It’s easier to forgive than forget.
The failure that was the Josh McDaniels’ era is unforgettable. The traits that made him fail – being confrontational, egomaniacal and a cheater – are forgivable. McDaniels made the mistakes of an inexperienced young man.
In a moment of rarely seen self-reflection, McDaniels opened up about his time in Denver at Media Day on Tuesday.
“I made a lot of mistakes there. You know that.” McDaniels told the Denver Post. “But I think it was a great learning experience for myself, and hopefully I’ve grown from that and will continue to grow from that.”
It’s easier to forgive a naïve young coach than a conniving experienced coach.
John Fox had his next head-coaching job lined up before the Denver Broncos took the field against the Colts. He gave up on his team and this franchise before Denver’s most important game of year. That’s inexcusable and unforgivable.
Fox’s actions in the last week of the season proved he was the wrong coach to lead the Broncos this season. And McDaniels statements proved he would been a better option.
Yes, you read that correctly. The Broncos would have been a better football team with McDaniels as their head coach in 2014 than wily old Foxy. That comes with one caveat; we’re talking about the present version of McDaniels, not the 2009 version.
As the 2014-15 season progressed, it became clear that Denver’s shortfall wasn’t the players on the field, but rather the coaches leading them.
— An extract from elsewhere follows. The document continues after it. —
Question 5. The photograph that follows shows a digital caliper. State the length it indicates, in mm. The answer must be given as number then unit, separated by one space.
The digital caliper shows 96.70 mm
Fox’s staff lacked creativity, situational game awareness, discipline and, most of all, passion.
Fox’s press conferences weren’t the boring, cliché-filled acts of defiance of Bill Belichick or Gregg Popovich. They were boring because Fox is boring. That’s the last trait you want seeping into a football team.
NFL teams take on the identity of their head coach. If the coach has no fire in his belly, the team isn’t going to either. The last time Denver had a head coach show emotion was following a Week Six victory against the New England Patriots in 2009. And that coach was McDaniels.
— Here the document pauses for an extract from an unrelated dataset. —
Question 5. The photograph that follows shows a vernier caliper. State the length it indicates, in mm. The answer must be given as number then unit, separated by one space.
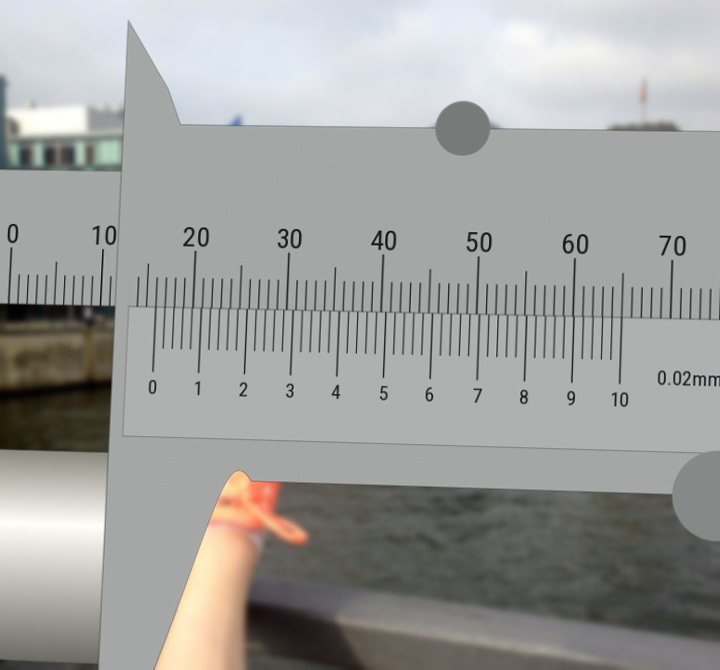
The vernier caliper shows 16.0 mm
Passion was never an issue with McDaniels and, as we saw when his Patriots offense faced the Ravens, neither is creativity.
This season, Denver’s idea of creativity was overreacting to a loss in St. Louis and completely changing their offense. Tying the hands of your quarterback who had 30 touchdowns and nine interceptions through 10 weeks can only be defined as stupid.
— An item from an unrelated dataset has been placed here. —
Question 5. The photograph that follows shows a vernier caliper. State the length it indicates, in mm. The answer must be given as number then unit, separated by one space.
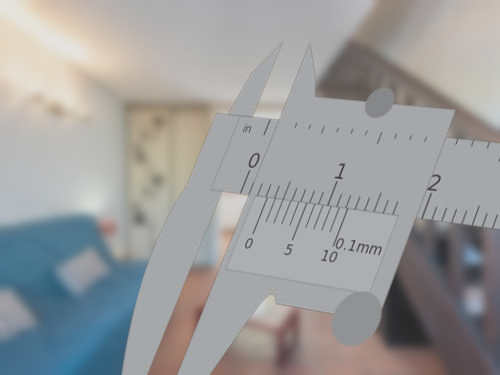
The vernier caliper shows 3.2 mm
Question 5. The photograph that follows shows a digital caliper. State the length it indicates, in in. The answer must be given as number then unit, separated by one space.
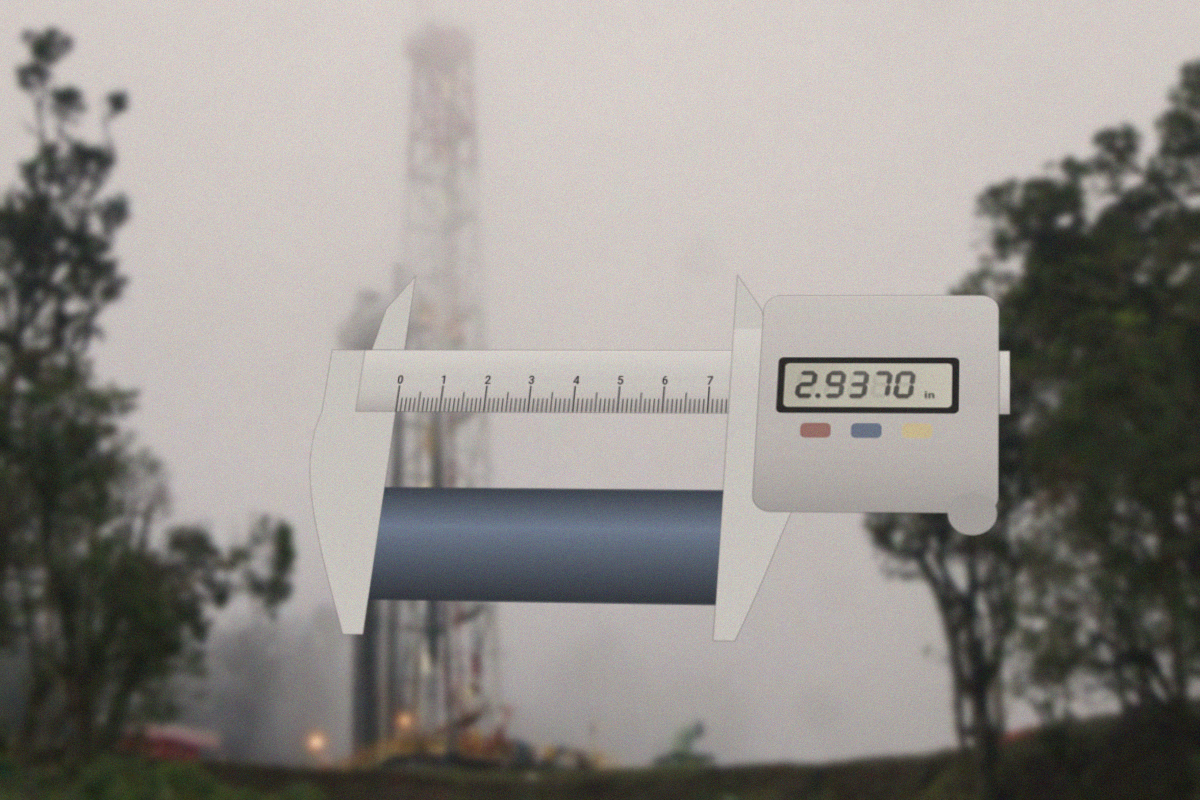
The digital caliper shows 2.9370 in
McDaniels, on the other hand, lined up a wide receiver as an offensive lineman and split him out wide in the Divisional Round of the playoffs. The Patriots ran that innovative/infamous formation three times against Baltimore. All three plays went for 10-plus yards and a first down. John Harbaugh’s head is still spinning.
McDaniels has made a career of pushing the envelope. As he’s matured and refocused on coaching, he has proved his value as an elite coach.
In 2011, Fox’s golly-geez attitude was unquestionably what the Broncos needed to clean up a frat house atmosphere created by a young inexperienced coach. In 2015, that wasn’t the case. Fox was Denver’s biggest negative. He looked like nothing more than a stubborn old man stuck in his ways, refusing to change. His stubbornness caused him to mismanage games, handcuff his star quarterback and suck the passion from his team. But, none of those were his biggest crime.
Fox spent the week of a playoff game angling for his next head-coaching job. He quit on the Broncos. McDaniels biggest crime in Denver was hubris.
Quitting is rarely forgiven and never forgotten. Pride is not the same sin.
McDaniels pride accounted for innumerous errors in Denver. All you can ask from young men is that they learn from those errors and the Patriots offensive coordinator has done just that. Under John Elway’s leadership, McDaniels would have strictly had to coach and that’s what he does best.
The fresh thinking of a young, matured up-and-comer would have served the Broncos much better than a stubborn, stuck-in-his-way-of-thinking has been.
If McDaniels got his opportunity as Broncos head coach too early, Fox held on to his too long.
Under Josh McDaniels the Broncos would have been legitimate Super Bowl contenders and not a rudderless ship. Think about that one, Denver.